Legacy systems are an unavoidable reality for any company with a long history, as data often sits in non-native AI environments, but this should never be used as an excuse for stagnation. We must view our hybrid environments and tech debt as a foundation to build upon rather than a barrier to break down. The real danger lies in scaling too quickly without a mature governance framework, as poor data quality will only lead to unreliable AI outputs. For instance, Swiss Re spent eight years investing heavily in data storage, accessibility, and quality to ensure that the AI has a solid base. Without rigorous monitoring and testing to ensure models behave correctly, you risk eroding the fundamental trust that the entire insurance industry is built upon.
Success in this field often hinges on bridging the gap between data scientists and domain experts like actuaries. What specific training or cultural strategies facilitate this collaboration, and how do you ensure that internal productivity gains eventually translate into a measurably better experience for the end customer?
The most effective strategy is to create a shared language between technical teams and those with deep domain expertise, which is why initiatives like an AI academy are so vital. When actuaries and data scientists work in the same “overlap” zone, they can ensure that AI models are not just mathematically sound but also relevant to underwriting needs. While many gains have been internal so far—such as streamlining workflows and empowering employees—these productivity boosts are the engine that drives better customer service. By reducing the administrative burden on our staff, we allow them to provide more personalized and efficient interactions. Ultimately, a more productive internal process leads to faster responses and more transparent pricing for the policyholder.
Maintaining customer trust is essential when automated models handle sensitive financial decisions. What frameworks should be used to monitor and test these models for behavioral consistency over time, and what are the trade-offs between increasing system autonomy and maintaining human oversight?

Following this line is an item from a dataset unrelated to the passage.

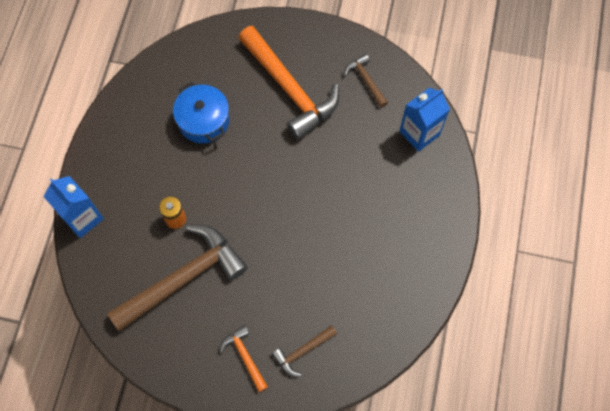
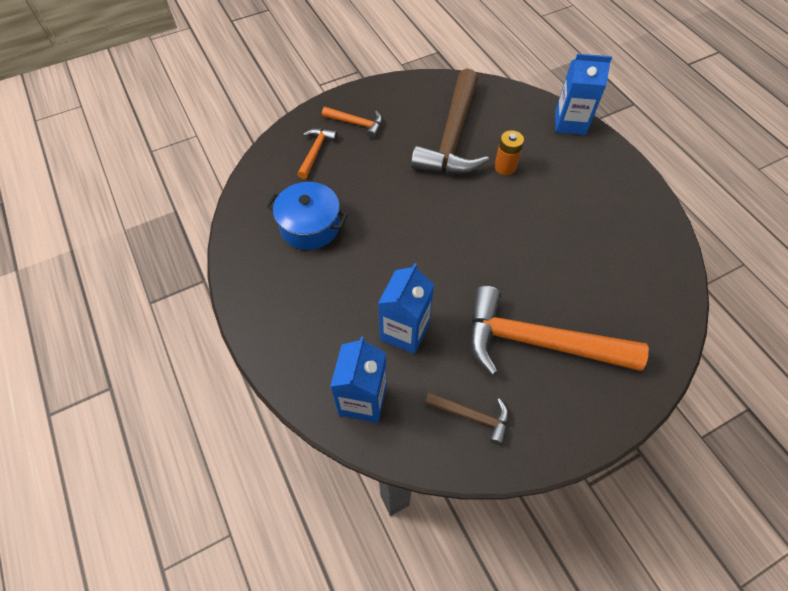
camera: 140 degrees right, 10 degrees down
blue pot [173,82,229,143] -> blue pot moved to [266,182,348,250]
brown hammer [272,325,337,376] -> orange hammer [297,128,338,179]
none -> blue carton [378,263,434,354]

Trust is our most valuable currency, and if we lose it, we lose everything, which is why a robust monitoring framework is non-negotiable. We must continuously test models to ensure they remain consistent and unbiased, especially as they handle sensitive financial data over long periods. The trade-off between autonomy and oversight is a delicate balance; while increasing autonomy allows us to process 40,000 claims more efficiently, human intervention is still necessary for high-stakes or edge-case scenarios. We use iterative testing to verify that the technology meets our specific business needs and creates real economic value. Maintaining a “human-in-the-loop” approach for complex decisions ensures that our automated systems stay aligned with our ethical standards and professional judgment.
What is your forecast for AI in the insurance industry?
My forecast is that the industry will move away from “pilot mania” toward a period of consolidation where the winners are defined by their ability to achieve true enterprise scale. We will see AI become invisible, moving from a highlighted “feature” to a standard component of every underwriting and claims process. I expect to see a massive shift where the cumulative effect of hundreds of small AI use cases creates a more resilient, responsive, and data-driven industry. Within the next few years, the gap between those who invested in data governance and those who only ran surface-level experiments will become an unbridgeable chasm. Success will no longer be measured by the number of robots we have, but by the speed and trust we deliver to our customers.